You are invited to post with us during and after the ppv.


----------



## NikosCC (May 16, 2007)

You trying to steal our Posters TBF lol nah this is going to be a great card. One of m friends is the preliminary fight Danny "Swift" Garcia.


----------



## Terry77 (Jan 5, 2007)

NikosCC said:


> You trying to steal our Posters TBF lol nah this is going to be a great card. One of m friends is the preliminary fight Danny "Swift" Garcia.


Cool shit

Hopkins just can't fade in this one, I think he can shut down Pavlik's 1-2. Pavlik won't be as fast at 170 and I doubt Hopkins will get in a barn burner with him.


----------



## truebluefan (Oct 22, 2007)

http://www.boxingforum.com/boxing-u...y-pavlik-vs-bernard-hopkins-10-18-08-hbo.html

Being discussed as the ppv goes on.


----------



## NikosCC (May 16, 2007)

Hopkins Won UD


----------



## Terry77 (Jan 5, 2007)

This really erases the perfomance against Calzaghe. Hopkins pwned Pavlik


----------



## MLS (Jul 18, 2007)

That erases the Calzaghe loss and both loses to Taylor.


----------



## ShadyNismo (Jun 18, 2007)

truebluefan said:


> http://www.boxingforum.com/boxing-u...y-pavlik-vs-bernard-hopkins-10-18-08-hbo.html
> 
> You are invited to post with us during and after the ppv.

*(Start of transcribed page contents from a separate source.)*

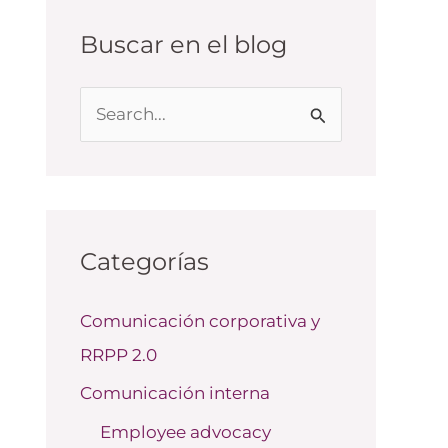
Buscar en el blog
B
u
s
c
a
Categorías
r
Comunicación corporativa y
p
RRPP 2.0
o
r
Comunicación interna
:
Employee advocacy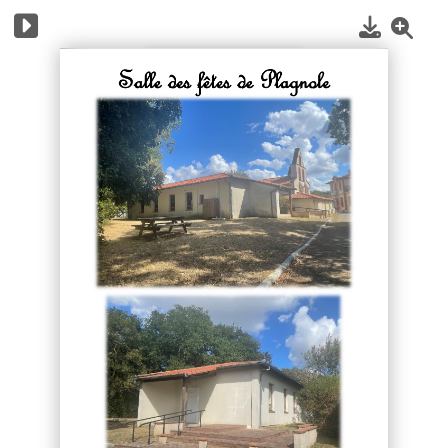
1
/
4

dam dude ur a Admin in both forums? mad props man lol


----------



## NikosCC (May 16, 2007)

ShadyNismo said:


> dam dude ur a Admin in both forums? mad props man lol


Lol TBF is the manager of All Forums he is signed up to every forum at the bottom of the site.


----------



## brownpimp88 (Jun 22, 2006)

Bernard Hopkins was amazing. I've always respected him for how he carries himself out of the ring and how smart of a fighter he is, but he disappointed in the Calzaghe fight. Last night was just amazing. As a fan of them both, I was pretty happy with what happenend.


----------



## ShadyNismo (Jun 18, 2007)

NikosCC said:


> Lol TBF is the manager of All Forums he is signed up to every forum at the bottom of the site.


hahaah i did not know that, lets keep this between us lol. :confused05:


----------